И никогда. Никогда. Никогда – не простить.
Телефон
– Мам? – позвала Нина.
– Я уже, спи, – Вера подняла трубку, – алло?
– Говорите с Невинномысском, – сквозь гул и треск проводов голос оператора связи казался совершенно безжизненным.
– Алло! Вера?
Вера рухнула на колени, прижала руку к горлу. Нашарила створку двери, толкнула ее, переползла в гостиную. Плотно, насколько позволял шнур телефона, прикрыла за собой дверь.
За окнами занимался поздний рассвет – серовато-грязный, мрачный. Стояла настороженная, гнетущая тишина.
– Але! Але!
– Миша? – заплакала Вера. – Живой!
– Слава богу, я до тебя дозвонился.
– Ты где?
– Мы у Васи. Я, Света, дети. Спаслись. Ну как спаслись… Нас просто загрузили в крытые грузовики и вывезли на аэродром. Света лежит в больнице – ей сильно досталось… – Миша осип голосом, заторопился. Вера испугалась – она отлично знала за братом эту черту – еще с детства, чтобы не выдавать волнения, он начинал тараторить и заглатывать окончания слов: – Ты не волнуйся за нее, врачи успокаивают, говорят – выкарабкается.
– Ма-амм. Мама? – с трудом выговорила Вера.
Телефон молчал несколько секунд.
– Мама осталась там.
Под ребрами лопнул огромный огненный шар. Вера резко согнулась, прижалась грудью к коленям, чтобы унять острую боль в сердце.

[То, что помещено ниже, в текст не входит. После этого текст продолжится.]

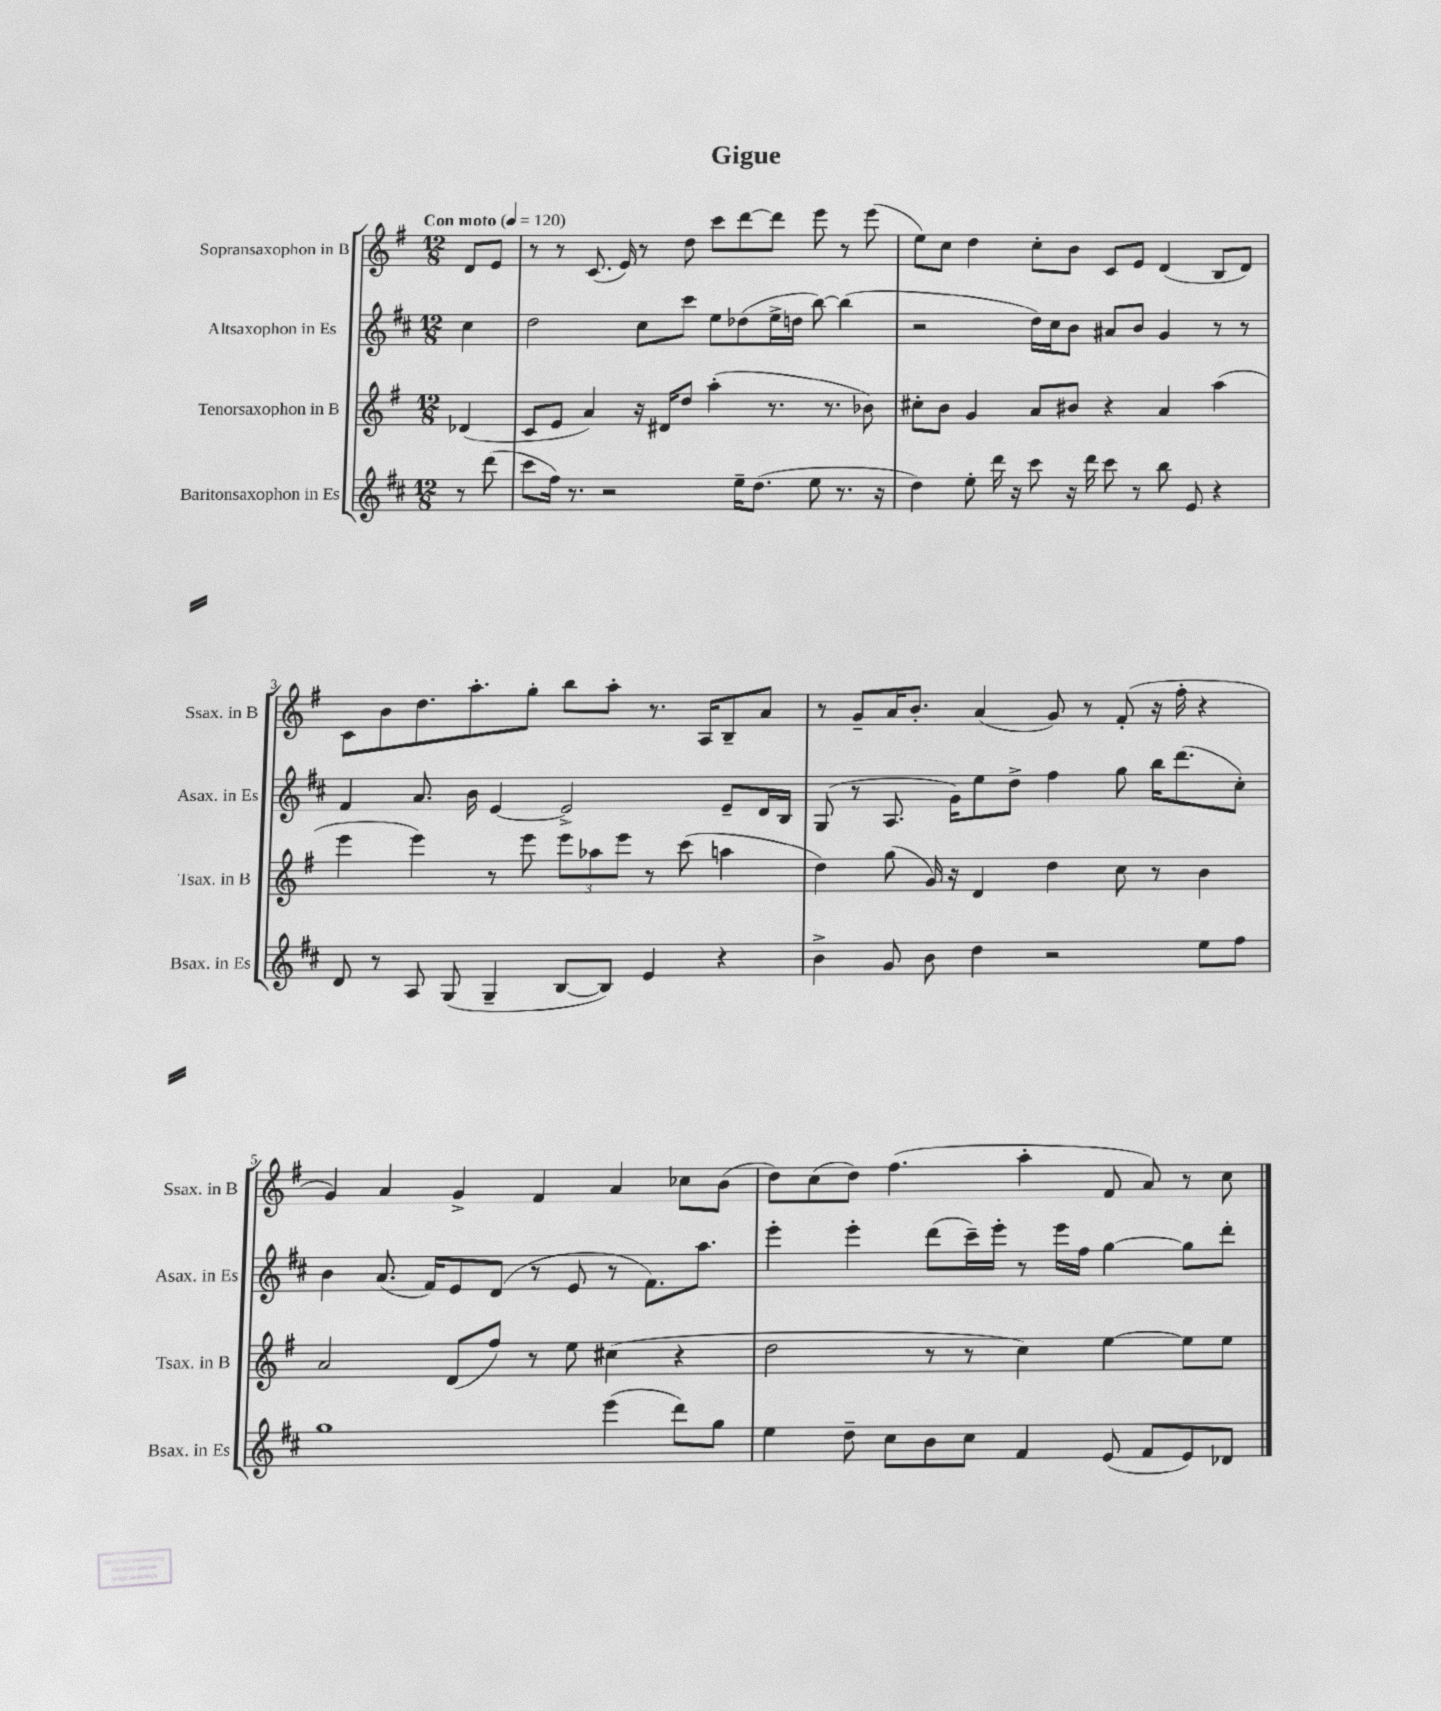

**kern	**kern	**kern	**kern
*part4	*part3	*part2	*part1
*staff4	*staff3	*staff2	*staff1
*I"Baritonsaxophon in Es	*I"Tenorsaxophon in B	*I"Altsaxophon in Es	*I"Sopransaxophon in B
*I'Bsax. in Es	*I'Tsax. in B	*I'Asax. in Es	*I'Ssax. in B
*clefG2	*clefG2	*clefG2	*clefG2
*k[f#c#]	*k[f#]	*k[f#c#]	*k[f#]
*M12/8	*M12/8	*M12/8	*M12/8
*MM120	*MM120	*MM120	*MM120
=	=	=	=
!	!	!	!LO:TX:a:B:t=Con moto
8r	(4d-X/	4cc#\	8d/L
(8ddd\	.	.	8e/J
=1	=1	=1	=1
8ccc#\L	8c/L	2dd\	8r
16ff#\Jk)	8e/J	.	8r
8.r	.	.	.
.	4a/)	.	(8.c/
2r	.	.	.
.	.	.	16e/)
.	16r	8cc#\L	8r
.	16d#X/KL	.	.
.	8dd/J	8ccc#\J	8dd\
.	(4aa'\	8ee\L	8ccc\L
16ee~\KL	.	(8dd-X\	[8ddd\
(8.dd\J	.	.	.
.	8.r	16ee^\L	8ddd\J]
.	.	16ddn\JJ	.
8ee\	.	[8bb\)	8eee\
.	8.r	.	.
8.r	.	(4bb\]	8r
.	8b-X\)	.	(8eee\
16r	.	.	.
=2	=2	=2	=2
4dd\)	8cc#X'\L	2r	8ee\L)
.	8b\J	.	8cc\J
8ee'\	4g/	.	4dd\
16ddd\	.	.	.
16r	.	.	.
8ccc#\	8a/L	16dd\LL)	8cc'\L
.	.	16cc#\J	.
16r	8b#X/J	8b\J	8b\J
16ddd\	.	.	.
8ccc#\	4r	8a#X/L	8c/L
8r	.	8b/J	8e/J
8bb\	4a/	4g/	(4d/
8e/	.	.	.
4r	(4aa\	8r	8B/L
.	.	8r	8d/J)
!!LO:LB:g=z
=3	=3	=3	=3
8d/	4eee\	4f#/	8c\L
8r	.	.	8b\
8A/	4eee\)	8.a/	8.dd\
(8G/	.	.	.
.	.	16b\	8.aa'\
4G~/	8r	[4e/	.
.	8eee\	.	8gg'\J
[8B/L	12eee\L	2e^/]	8bb\L
.	12aa-X\	.	.
8B/J])	.	.	8aa'\J
.	12eee\J	.	.
4e/	8r	.	8.r
.	(8ccc\	.	.
.	.	.	16A/KL
4r	4aan\	8e~/L	8B~/
.	.	16d/L	8a/J
.	.	16B/JJ	.
=4	=4	=4	=4
4b^\	4dd\)	(8G/	8r
.	.	8r	8g~/L
8g/	(8gg\	8.A/	16a/K
.	.	.	8.b'/J
8b\	16g/)	.	.
.	16r	16g\KL)	.
4dd\	4d/	8ee\	(4a/
.	.	8dd^\J	.
2r	4dd\	4ff#\	8g/)
.	.	.	8r
.	8cc\	8gg\	(8f#'/
.	8r	16bb\KL	16r
.	.	(8.ddd\	16ff#'\
8ee\L	4b\	.	4r
8ff#\J	.	8cc#'\J)	.
!!LO:LB:g=z
=5	=5	=5	=5
1gg	2a/	4b\	4g/)
.	.	(8.a/	4a/
.	.	16f#/KL)	.
.	(8d/L	8e/	4g^/
.	8ff#/J)	(8d/J	.
.	8r	8r	4f#/
.	8ee\	8e/	.
(4eee\	(4cc#X\	8r	4a/
.	.	8.f#\L)	.
8ddd\L)	4r	.	8cc-X\L
.	.	8.aa\J	.
8gg\J	.	.	(8b\J
=6	=6	=6	=6
4ee\	2dd\	4eee'\	8dd\L)
.	.	.	(8cc\
8dd~\	.	4eee'\	8dd\J)
8cc#\L	.	.	(4.ff#\
8b\	8r	(8ddd\L	.
8cc#\J	8r	16ccc#~\L)	.
.	.	16eee'\JJ	.
4f#/	4cc\)	8r	4aa'\
.	.	16eee\LL	.
.	.	16ff#\JJ	.
(8e/	[4ee\	[4gg\	8f#/
8f#/L	.	.	8a/)
8e/)	8ee\L]	8gg\L]	8r
8d-X/J	8ee\J	8ddd'\J	8cc\
==	==	==	==
*-	*-	*-	*-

– Солдаты ездили по Кировабаду на бэтээрах, собирали по квартирам наших армян. На проспект Ленина они пробиться не смогли – там бесновалась толпа митингующих. Русских пока не трогают, Вера, но это пока. Я не хотел уезжать, но Света была очень плоха. Пришлось лететь с ними – боялся, что она не перенесет перелета.
Вера утерла ладонью слезы, отрывисто вздохнула. Уточнять, что именно случилось с женой брата, не стала. Жива, главное – жива. Остальное неважно.
– Думал – вывезу их в Ставрополь, оставлю у Васи и вернусь за мамой, – рассказывал Миша. – Но отсюда не получается улететь – рейсы в Кировабад отменены. Я чего решил, Вера. Надо попытаться через Товуз туда пробиться. Вылечу в Ереван. А оттуда – в Берд.
– Ты к нам не попадешь, перевал завалило снегом.
– А по шоссе?
– Шоссе в Ереван осталось на азербайджанской территории. Сейчас по нему опасно ездить. Рейсовые автобусы еще ходят, но все реже. Скоро и их отменят.
– Мне плевать, Вера. Я купил билет на ближайший рейс – на послезавтра. Вылетаю утром, в девять. Значит, при удачном стечении обстоятельств вечером буду у вас. А там что-нибудь придумаем. Времени у нас мало, дорога каждая минута. Где Петрос?
– На дежурстве.
– Предупреди его. Скажи, чтобы послезавтра, ближе к вечеру, ехал на перевал. Где машина застрянет – там пусть меня и ждет. Я доеду из Еревана на такси, если дорога будет совсем завалена – отпущу машину, пойду пешком. Тридцать километров – не такой долгий путь.